The problem originated when I wrote some code in python using SortedContainers. I have a spatial index of objects where I want to find all objects between a start/end longitude.
The longitudes could be duplicates but I still need the ability to efficiently add/remove specific objects from the index. Unfortunately I could not find the Java equivalent of the Python SortedKeyList that separates the sort key from the type being stored.
To illustrate this consider that we have a large list of retail purchases and we want to get all purchases where the cost is in a specific range.
// We are using TreeSet as a SortedList
TreeSet _index = new TreeSet<PriceBase>()
// populate the index with the purchases.
// Note that 2 of these have the same cost
_index.add(new Purchase("candy", 1.03));
Purchase _bananas = new Purchase("bananas", 1.45);
_index.add(new Purchase(_bananas);
_index.add(new Purchase("celery", 1.45));
_index.add(new Purchase("chicken", 4.99));
// Range scan.

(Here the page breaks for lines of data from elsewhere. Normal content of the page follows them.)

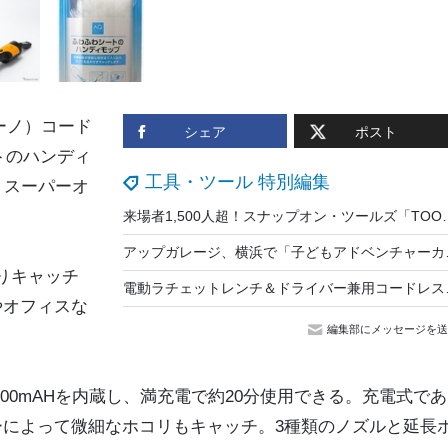
ーノ）コード
シェア
ポスト
トのハンディ
工具・ツール 特別編集
・スーパーオ
来場者1,500人超！スナップオン・ツールズ「TOOL SHOW」開催…最新型ス
アップガレージ、横
りキャッチ
電動ラチェットレンチ
やオフィスな
編集部にメッセージを送
00mAHを内蔵し、満充電で約20分使用できる。充電式であ
ーによって微細なホコリもキャッチ。3種類のノズルと延長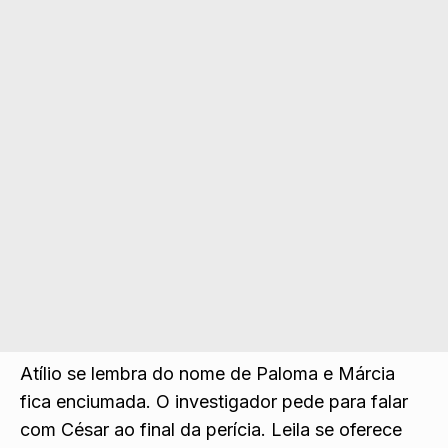
Atílio se lembra do nome de Paloma e Márcia
fic
a enciu
mada. O investigador pede para falar
com César ao final da perícia. Leila se oferece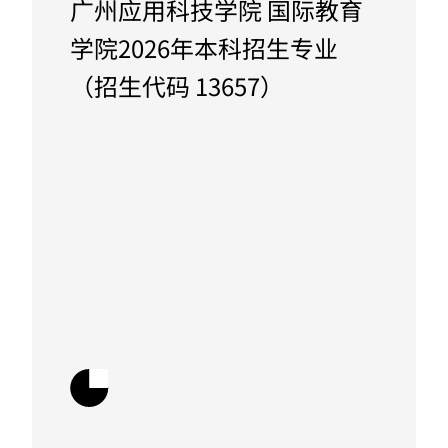
广州应用科技学院 国际教育
学院2026年本科招生专业
（招生代码 13657）
下载文件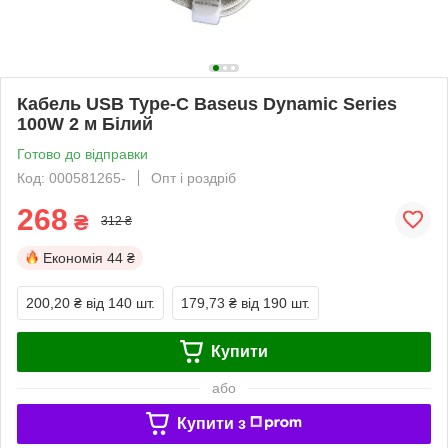
Кабель USB Type-C Baseus Dynamic Series
100W 2 м Білий
Готово до відправки
Код: 000581265-
Опт і роздріб
268
₴
312 ₴
Економія
44 ₴
200,20 ₴
від 140 шт.
179,73 ₴
від 190 шт.
Купити
або
Купити з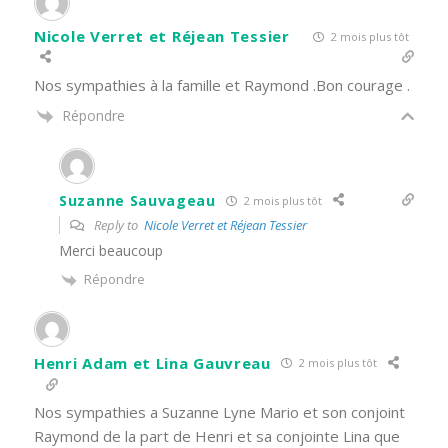
Nicole Verret et Réjean Tessier
2 mois plus tôt
Nos sympathies à la famille et Raymond .Bon courage .
Répondre
Suzanne Sauvageau
2 mois plus tôt
Reply to
Nicole Verret et Réjean Tessier
Merci beaucoup
Répondre
Henri Adam et Lina Gauvreau
2 mois plus tôt
Nos sympathies a Suzanne Lyne Mario et son conjoint
Raymond de la part de Henri et sa conjointe Lina que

This iterator should return "candy", "bananas", "celery"
NavigableSet<PriceBase> _iterator = _index.subset(
new PriceKey(0.99), new PriceKey(3.99));
// we can also remove specific items from the list and
// it finds the specific object even through the sort
// key is the same
_index.remove(_bananas);
There are 3 classes created for the list
PriceBase: Base class that returns the sort key (the price).
Purchase: subclass that contains transaction data.
PriceKey: subclass used for the range search.
When I initially implemented this with TreeSet it worked except in the case where the prices are the same. The trick is to define the compareTo() so that it is polymorphic:
If we are comparing Purchase to PriceKey then only compare the price.
If we are comparing Purchase to Purchase then compare the price and the name if the prices are the same.
For example here are the compareTo() functions for the PriceBase and Purchase classes.
// in PriceBase
#Override
public int compareTo(PriceBase _other) {
return Double.compare(this.getPrice(), _other.getPrice());
}
// in Purchase
#Override
public int compareTo(PriceBase _other) {
// compare by price
int _compare = super.compareTo(_other);
if(_compare != 0) {
// prices are not equal
return _compare;
}
if(_other instanceof Purchase == false) {
throw new RuntimeException("Right compare must be a Purchase");
}
// compare by item name
Purchase _otherPurchase = (Purchase)_other;
return this.getName().compareTo(_otherChild.getName());
}
This trick allows the TreeSet to sort the purchases by price but still do a real comparison when one needs to be uniquely identified.
In summary I needed an object index to support a range scan where the key is a continuous value like double and add/remove is efficient.
I understand there are many other ways to solve this problem but I wanted to avoid writing my own tree class. My solution seems like a hack and I am surprised that I can't find anything else. if you know of a better way then please comment.